If one accepts that these measures are currently necessary in American life, why not cover both bases and deploy one "intervention" to increase socioeconomic exposure and decrease friending bias at the same time, long term, in both schools and communities? It may seem like a bit of magic, but the proof it works is that it has been done here and in Europe for over a hundred years!


This magic intervention is instituting Human Ecology programs in all schools, K-14. This education can affect a universal generational shift to greater respect for the commons and all individuals, regardless of social, economic, or geographic divisions. It can reorient student thinking from defining personal success as primarily socioeconomic to describing it as whole human health. Remember, the word 'health' encompasses more than the body. Success would then mean high HH, Human Health, not high SES. That human health measure would be valued more broadly, placing socioeconomic health as a part but not the whole of a healthy person. The 'whole' would include high standards for all human health measures, mental and physical first, personal agency and self-determination, solvency, security, community, and resiliency. Human Ecology programs, K-14, orient and educate students to understand the whole of living in contemporary culture, including social systems, personal health, family and household management, local and global economies, and the social and professional interactions within their community — there are more to life than social status and proximity to wealth.

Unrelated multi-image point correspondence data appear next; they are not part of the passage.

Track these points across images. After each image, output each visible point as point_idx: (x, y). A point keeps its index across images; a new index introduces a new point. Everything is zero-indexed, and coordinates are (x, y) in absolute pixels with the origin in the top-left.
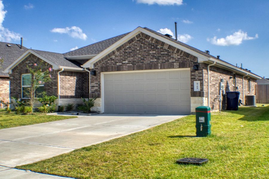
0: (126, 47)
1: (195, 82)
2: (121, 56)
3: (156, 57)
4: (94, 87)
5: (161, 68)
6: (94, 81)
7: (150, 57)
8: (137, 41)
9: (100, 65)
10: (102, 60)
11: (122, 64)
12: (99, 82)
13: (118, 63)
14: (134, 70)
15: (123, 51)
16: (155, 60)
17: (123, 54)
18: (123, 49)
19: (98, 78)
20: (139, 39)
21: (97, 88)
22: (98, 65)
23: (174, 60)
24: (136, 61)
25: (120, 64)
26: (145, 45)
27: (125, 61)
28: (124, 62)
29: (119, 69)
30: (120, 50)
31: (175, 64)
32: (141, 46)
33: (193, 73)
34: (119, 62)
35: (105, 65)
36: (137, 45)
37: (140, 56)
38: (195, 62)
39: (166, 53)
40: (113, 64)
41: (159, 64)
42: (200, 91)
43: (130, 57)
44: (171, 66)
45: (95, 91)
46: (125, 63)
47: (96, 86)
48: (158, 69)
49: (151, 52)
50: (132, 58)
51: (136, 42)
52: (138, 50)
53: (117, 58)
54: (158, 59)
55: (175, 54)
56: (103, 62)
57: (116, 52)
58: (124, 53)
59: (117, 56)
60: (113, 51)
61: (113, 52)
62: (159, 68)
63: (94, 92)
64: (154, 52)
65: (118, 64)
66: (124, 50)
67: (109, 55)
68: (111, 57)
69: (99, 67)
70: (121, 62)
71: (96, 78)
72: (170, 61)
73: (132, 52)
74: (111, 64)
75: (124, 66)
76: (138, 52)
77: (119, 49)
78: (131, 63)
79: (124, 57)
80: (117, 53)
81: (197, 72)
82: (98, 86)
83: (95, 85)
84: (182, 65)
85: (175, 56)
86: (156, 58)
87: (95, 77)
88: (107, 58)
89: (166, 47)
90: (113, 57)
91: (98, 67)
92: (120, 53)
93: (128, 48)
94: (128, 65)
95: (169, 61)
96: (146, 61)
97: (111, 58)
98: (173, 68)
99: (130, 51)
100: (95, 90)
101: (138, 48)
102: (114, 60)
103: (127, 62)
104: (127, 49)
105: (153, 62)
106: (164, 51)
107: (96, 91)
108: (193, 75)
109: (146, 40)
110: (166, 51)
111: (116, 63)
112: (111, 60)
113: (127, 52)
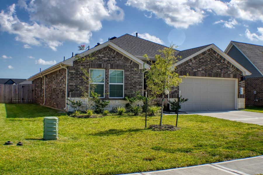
0: (201, 57)
1: (241, 88)
2: (197, 64)
3: (220, 68)
5: (223, 77)
7: (217, 68)
8: (208, 54)
9: (180, 69)
11: (198, 70)
13: (194, 69)
14: (206, 76)
15: (198, 60)
16: (220, 71)
17: (198, 63)
20: (209, 53)
21: (176, 89)
22: (178, 69)
23: (230, 73)
24: (207, 70)
25: (196, 70)
26: (213, 58)
27: (200, 68)
28: (199, 69)
29: (195, 74)
31: (231, 75)
32: (211, 58)
33: (240, 82)
34: (195, 69)
35: (184, 70)
36: (208, 58)
37: (210, 66)
38: (242, 75)
39: (226, 66)
40: (191, 70)
41: (222, 74)
42: (243, 94)
43: (203, 66)
44: (229, 76)
45: (174, 92)
46: (200, 70)
48: (221, 77)
49: (217, 64)
50: (204, 67)
51: (207, 55)
52: (209, 61)
54: (221, 70)
55: (231, 68)
56: (182, 67)
57: (193, 60)
59: (194, 64)
61: (191, 60)
62: (222, 77)
63: (174, 93)
64: (219, 65)
65: (194, 70)
66: (199, 59)
67: (187, 62)
68: (189, 64)
69: (178, 71)
70: (197, 69)
72: (228, 73)
73: (204, 62)
74: (189, 70)
75: (199, 73)
76: (209, 63)
77: (195, 58)
78: (204, 71)
79: (199, 66)
80: (194, 61)
81: (242, 81)
84: (235, 77)
85: (231, 69)
86: (220, 70)
88: (186, 64)
89: (226, 62)
90: (191, 64)
92: (196, 61)
94: (202, 72)
95: (227, 72)
96: (214, 71)
97: (188, 65)
98: (230, 78)
99: (203, 61)
101: (209, 60)
102: (191, 66)
103: (201, 69)
104: (201, 59)
105: (218, 72)
106: (225, 65)
107: (176, 92)
108: (240, 84)
109: (214, 55)
110: (226, 65)
111: (193, 69)
112: (189, 66)
113: (201, 62)
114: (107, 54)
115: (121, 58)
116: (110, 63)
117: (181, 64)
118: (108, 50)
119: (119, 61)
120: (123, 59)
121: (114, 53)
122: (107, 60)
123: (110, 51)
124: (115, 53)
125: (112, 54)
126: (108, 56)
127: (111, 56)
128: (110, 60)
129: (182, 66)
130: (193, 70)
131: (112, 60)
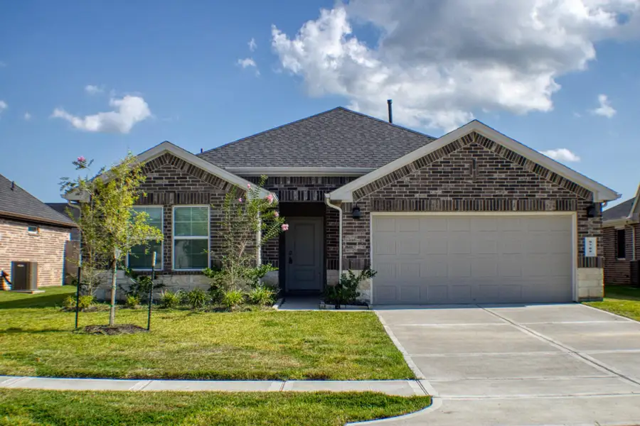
0: (439, 160)
1: (587, 239)
2: (427, 179)
3: (507, 186)
4: (355, 244)
5: (518, 210)
6: (352, 230)
7: (494, 186)
8: (464, 149)
9: (371, 195)
10: (377, 185)
11: (428, 196)
12: (367, 234)
13: (417, 192)
14: (456, 210)
15: (430, 169)
16: (506, 193)
17: (431, 176)
18: (431, 164)
19: (364, 223)
20: (468, 146)
21: (361, 247)
22: (364, 195)
23: (546, 196)
24: (462, 192)
25: (424, 196)
26: (484, 159)
27: (436, 189)
28: (433, 192)
29: (420, 206)
30: (423, 166)
31: (547, 202)
32: (474, 161)
33: (583, 223)
34: (421, 193)
35: (384, 196)
36: (463, 159)
37: (470, 181)
38: (588, 200)
39: (528, 179)
40: (405, 196)
41: (514, 202)
42: (595, 255)
43: (448, 182)
44: (540, 206)
45: (355, 253)
46: (436, 195)
47: (360, 244)
48: (512, 210)
49: (496, 176)
50: (452, 186)
51: (461, 152)
52: (467, 169)
53: (415, 183)
54: (511, 190)
55: (548, 182)
56: (378, 190)
57: (414, 170)
58: (433, 172)
59: (415, 179)
60: (405, 167)
61: (406, 170)
62: (514, 209)
63: (356, 257)
64: (503, 176)
65: (417, 195)
66: (433, 166)
67: (395, 175)
68: (399, 180)
69: (368, 199)
70: (425, 192)
71: (361, 224)
72: (537, 197)
73: (451, 172)
74: (400, 196)
75: (433, 202)
76: (466, 172)
77: (419, 163)
78: (451, 196)
79: (433, 182)
80: (416, 172)
81: (590, 220)
82: (365, 244)
83: (358, 241)
84: (562, 205)
85: (548, 187)
86: (506, 189)
87: (357, 223)
88: (391, 182)
89: (528, 168)
90: (406, 179)
91: (364, 199)
92: (421, 172)
93: (441, 162)
94: (442, 198)
95: (534, 196)
96: (485, 194)
97: (398, 182)
98: (544, 210)
99: (448, 169)
100: (356, 251)
101: (467, 166)
102: (408, 186)
103: (439, 192)
104: (441, 166)
105: (502, 196)
106: (524, 175)
107: (361, 253)
108: (583, 226)
109: (485, 149)
110: (528, 176)
111: (414, 192)
112: (400, 186)
113: (441, 172)
114: (167, 171)
115: (200, 177)
116: (174, 192)
117: (376, 181)
118: (167, 162)
119: (196, 185)
120: (206, 180)
121: (182, 168)
122: (165, 185)
123: (173, 164)
124: (186, 168)
125: (178, 170)
126: (167, 175)
127: (175, 175)
128: (173, 185)
129: (379, 188)
130: (414, 196)
131: (177, 185)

While those two aspirations have driven previous generations and industries, the baseline conditions have changed, and today we are living in a new very complex reality, physically, socially, and economically. To turn out 'successful' generations now requires a new textbook, a new mindset, more prolonged and profound development of preventive education and consumer protection, and new standards of true wellness for all species, including humans. It is a big task for a community school district to adopt a long-term Human Ecology program, but it is no more complicated than grasping the fundamental need for any other subject requiring sixteen-plus years of education — all are based on the tract of human growth and maturity. It takes time. But, just as we would not think of eliminating the STEM subjects, PE, or the practicality of age-related education, we should no longer believe that students can learn about themselves and their world at home or by osmosis. The growing endemic complexity of human life, both manufactured and natural, has deemed that idea wishful thinking. It is time to meet and adapt to new human realities and formally teach all people what it takes to understand and adapt to them.